Located less than a mile southwest of Ancient Akrotiri, this beach earns its name from its towering red cliffs and dark sand. Travelers say the scenery is stunning – be sure to bring a camera to take photos of the stark contrast between the brick red cliffs and the aquamarine water. While the water may look tempting to dip your toes in, travelers strongly suggest choosing a different shoreline as the site of your beach day. Some even suggest skipping this spot entirely for a number of reasons. Travelers have said that there is no paved path to get to the beach. Visitors must park at a parking lot nearby then traverse a rocky pathway to the beach. Some said they didn't know how rugged the path would be prior to visiting and had great trouble making it to the beach without sneakers.
Fira to Oia Hike
The best way to take in Santorini is to walk, and there is no better route than the one from Fira to Oia. This hike is 6 miles one-way and passes through four towns, including Fira, Firostefani, Imerovigli and Oia. It's important to know that there is no marked trail or pathway for this hike (aside from a couple signs, according to recent travelers), but a matter of following the roads closest to the caldera. Along the way, travelers will find numerous sites worth stopping for, in addition to spectacular ocean views and picturesque towns. One of these is Skaros Rock. Today, this headland is a popular vantage point for watching sunsets, but in yesteryears it housed a castle that served as the prime meeting place for Christians during the 1800s. There's also numerous churches dotted throughout, including the blue-domed St. Gerasimos Church, which offers excellent views of the volcano. Once you hit Oia, you'll find Byzantine castle ruins open for exploration.

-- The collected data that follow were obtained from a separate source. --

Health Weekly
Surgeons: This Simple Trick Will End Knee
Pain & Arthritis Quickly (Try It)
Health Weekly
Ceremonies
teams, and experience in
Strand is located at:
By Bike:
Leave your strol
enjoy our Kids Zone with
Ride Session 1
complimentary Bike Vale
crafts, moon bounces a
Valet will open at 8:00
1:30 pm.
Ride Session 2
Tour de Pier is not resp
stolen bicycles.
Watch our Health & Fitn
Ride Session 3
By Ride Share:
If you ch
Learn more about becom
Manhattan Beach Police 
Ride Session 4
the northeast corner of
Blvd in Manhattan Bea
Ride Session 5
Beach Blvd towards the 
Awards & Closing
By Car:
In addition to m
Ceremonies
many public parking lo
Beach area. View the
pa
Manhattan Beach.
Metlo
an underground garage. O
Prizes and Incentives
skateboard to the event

This fascinating archaeological site was first discovered in the late 1860s but its buildings date back to earlier than 17th century B.C. This former Minoan outpost, which, according to the Greek Ministry of Culture, is considered one of the most important prehistoric settlements of the Aegean Sea, was once a thriving port town. The city was later destroyed by a massive volcanic eruption, the same one that made Santorini look like it is today. Thanks to years of excavation, enough of the site has been uncovered (only one-third of the site is said to have been excavated) to allow visitors to explore. Here, travelers can look at multi-level buildings, loads of pottery and even drainage systems. What is absent, however, is any sign of its former residences. This has led scientists to believe that Akrotiri's previous inhabitants knew of the eruption and fled the island accordingly.

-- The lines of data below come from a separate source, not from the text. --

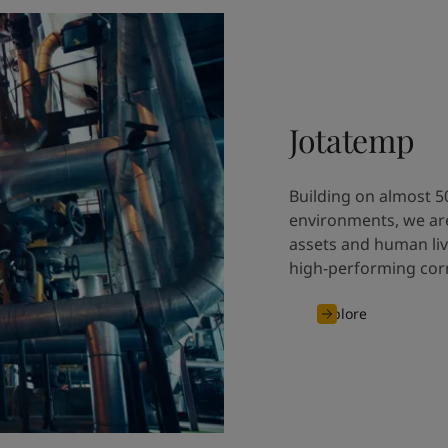
Jotatemp
Building on almost 5
environments, we are
assets and human liv
high-performing corr
Explore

Separating Kamari from Perissa on top of Mesa Vouna is Ancient Thira. This archaeological site, which was first claimed by the Dorians (ancient Greeks) in the 9th century B.C., is home to ruins from the Hellenistic (Greek empire built by Alexander the Great), Roman and Byzantine (eastern Roman empire) eras. Stroll through Ancient Thira and you'll find ruins of ancient religious sites, a theater, old city administrative buildings and even a gym for military trainees.
Museum of Prehistoric Thera
Taking a trip to the Museum of Prehistoric Thera is a great way to finish exploring the ruins of Santorini's ancient cities. This tiny museum in the heart of Thira houses frescoes and other archaeological treasures found during the excavation of Ancient Akrotiri, which was destroyed by the volcanic eruption that made Santorini look like it does today. Some of the pieces here date back several thousand years (some of the pottery on display is leftover from 3,000 BC) and offer insight into early human life on the Greek Islands, making this an interesting place to check out if you're keen to learning more about the island's history.